## EXERCISE
Go through the data below and retype all of it exactly.

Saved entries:
▶
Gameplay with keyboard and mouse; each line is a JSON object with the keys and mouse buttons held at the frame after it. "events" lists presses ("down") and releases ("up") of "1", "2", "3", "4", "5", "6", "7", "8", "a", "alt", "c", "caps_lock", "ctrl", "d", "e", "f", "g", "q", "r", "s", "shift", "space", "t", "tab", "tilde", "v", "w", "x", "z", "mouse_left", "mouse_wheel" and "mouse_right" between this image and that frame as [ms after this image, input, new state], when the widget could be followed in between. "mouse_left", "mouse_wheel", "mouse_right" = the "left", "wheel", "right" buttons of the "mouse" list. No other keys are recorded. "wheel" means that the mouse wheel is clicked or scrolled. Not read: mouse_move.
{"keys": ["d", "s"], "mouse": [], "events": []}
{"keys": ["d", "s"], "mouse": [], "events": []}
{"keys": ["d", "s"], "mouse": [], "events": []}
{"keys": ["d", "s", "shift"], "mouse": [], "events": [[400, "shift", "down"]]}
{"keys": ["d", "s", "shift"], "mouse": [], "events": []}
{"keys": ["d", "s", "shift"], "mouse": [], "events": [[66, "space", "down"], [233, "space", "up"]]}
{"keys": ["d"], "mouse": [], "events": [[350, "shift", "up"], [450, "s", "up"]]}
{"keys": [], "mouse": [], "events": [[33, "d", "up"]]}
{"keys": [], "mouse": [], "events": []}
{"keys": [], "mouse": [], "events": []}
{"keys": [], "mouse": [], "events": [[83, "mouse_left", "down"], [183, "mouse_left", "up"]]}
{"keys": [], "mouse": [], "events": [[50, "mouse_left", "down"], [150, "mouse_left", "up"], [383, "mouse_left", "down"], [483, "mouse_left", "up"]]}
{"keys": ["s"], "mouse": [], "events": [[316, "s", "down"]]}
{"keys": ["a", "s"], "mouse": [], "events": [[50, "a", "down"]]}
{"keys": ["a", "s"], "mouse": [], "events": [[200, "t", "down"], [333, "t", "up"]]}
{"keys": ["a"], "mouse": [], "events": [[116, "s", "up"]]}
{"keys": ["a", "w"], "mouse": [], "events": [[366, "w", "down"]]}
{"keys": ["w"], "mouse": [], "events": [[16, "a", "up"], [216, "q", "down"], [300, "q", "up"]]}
◀
## RESPONSE TO THE EXERCISE
Gameplay with keyboard and mouse; each line is a JSON object with the keys and mouse buttons held at the frame after it. "events" lists presses ("down") and releases ("up") of "1", "2", "3", "4", "5", "6", "7", "8", "a", "alt", "c", "caps_lock", "ctrl", "d", "e", "f", "g", "q", "r", "s", "shift", "space", "t", "tab", "tilde", "v", "w", "x", "z", "mouse_left", "mouse_wheel" and "mouse_right" between this image and that frame as [ms after this image, input, new state], when the widget could be followed in between. "mouse_left", "mouse_wheel", "mouse_right" = the "left", "wheel", "right" buttons of the "mouse" list. No other keys are recorded. "wheel" means that the mouse wheel is clicked or scrolled. Not read: mouse_move.
{"keys": ["d", "s"], "mouse": [], "events": []}
{"keys": ["d", "s"], "mouse": [], "events": []}
{"keys": ["d", "s"], "mouse": [], "events": []}
{"keys": ["d", "s", "shift"], "mouse": [], "events": [[400, "shift", "down"]]}
{"keys": ["d", "s", "shift"], "mouse": [], "events": []}
{"keys": ["d", "s", "shift"], "mouse": [], "events": [[66, "space", "down"], [233, "space", "up"]]}
{"keys": ["d"], "mouse": [], "events": [[350, "shift", "up"], [450, "s", "up"]]}
{"keys": [], "mouse": [], "events": [[33, "d", "up"]]}
{"keys": [], "mouse": [], "events": []}
{"keys": [], "mouse": [], "events": []}
{"keys": [], "mouse": [], "events": [[83, "mouse_left", "down"], [183, "mouse_left", "up"]]}
{"keys": [], "mouse": [], "events": [[50, "mouse_left", "down"], [150, "mouse_left", "up"], [383, "mouse_left", "down"], [483, "mouse_left", "up"]]}
{"keys": ["s"], "mouse": [], "events": [[316, "s", "down"]]}
{"keys": ["a", "s"], "mouse": [], "events": [[50, "a", "down"]]}
{"keys": ["a", "s"], "mouse": [], "events": [[200, "t", "down"], [333, "t", "up"]]}
{"keys": ["a"], "mouse": [], "events": [[116, "s", "up"]]}
{"keys": ["a", "w"], "mouse": [], "events": [[366, "w", "down"]]}
{"keys": ["w"], "mouse": [], "events": [[16, "a", "up"], [216, "q", "down"], [300, "q", "up"]]}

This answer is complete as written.